John laughs. It's a harsh sound, a shocked sound, and he sobers quickly. "I didn't spot a tripwire at a dozen paces, if that's what you're suggesting."

He sighs. At other times, during other case, what Sherlock has suggested had been true. When he had decided that his war wasn't over and that only the battlefield had changed, he began to engage his surroundings differently and his heightened awareness had saved their skins more than once. But he'd never had the air thicken until it became an impassible barrier or had his heart tremble with such palpable dread. "I just knew." He signals Angelo for the bill. "And now, Sherlock, if it's all right with you, I'd like to go home now."

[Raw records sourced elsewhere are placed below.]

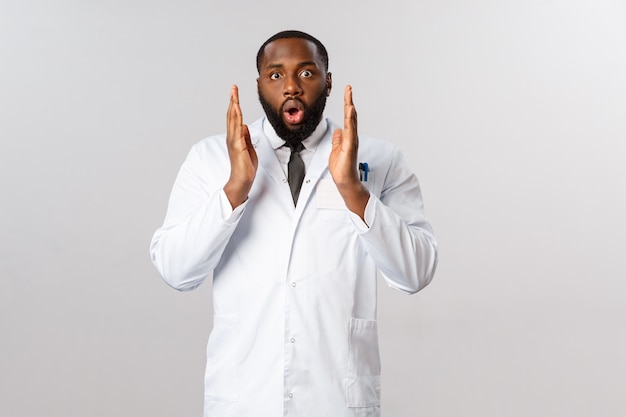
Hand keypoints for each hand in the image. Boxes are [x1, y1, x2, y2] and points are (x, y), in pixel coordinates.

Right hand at [224, 85, 257, 207]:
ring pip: (233, 120)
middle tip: (233, 88)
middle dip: (232, 100)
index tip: (235, 94)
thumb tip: (243, 126)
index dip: (234, 105)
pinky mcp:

The cab ride back to Baker Street is filled with a contemplative silence. Sherlock leans back and shuts his eyes, retreating into his own thoughts. John stares out the window, watching without seeing the city pass them by.

Had his soldier's brain noticed some subliminal clue and put it together with other intangible bits and pieces? Had Sherlock or one of the witnesses they'd interviewed said something? Or was it information in the case notes they'd purloined from Scotland Yard?

He doesn't know. John closes his eyes in an imitation of Sherlock and tries to re-imagine himself as he'd been earlier. All he can recall is the empty street in front of him and Sherlock at his side as an unseen hand yanked sharply at his collar and whispered into his ear not to take another step if he valued their lives.

The hair on the back of his neck stands as he remembers that ghostly whisper. He knows that if he hadn't listened the evening's outcome would have been very different. He shivers, a body tremor intense enough to rouse Sherlock from his thoughts. "John?" There is a worried frown on Sherlock's face as he peers intensely into John's.

"Nothing," John says quickly. He gathers his coat closer around his frame. "A chill. That's all."

It's not a lie. He's cold to the bone. But it's not entirely the truth either. His world has suddenly become a more profound place, and the possibilities contained within it are overwhelming.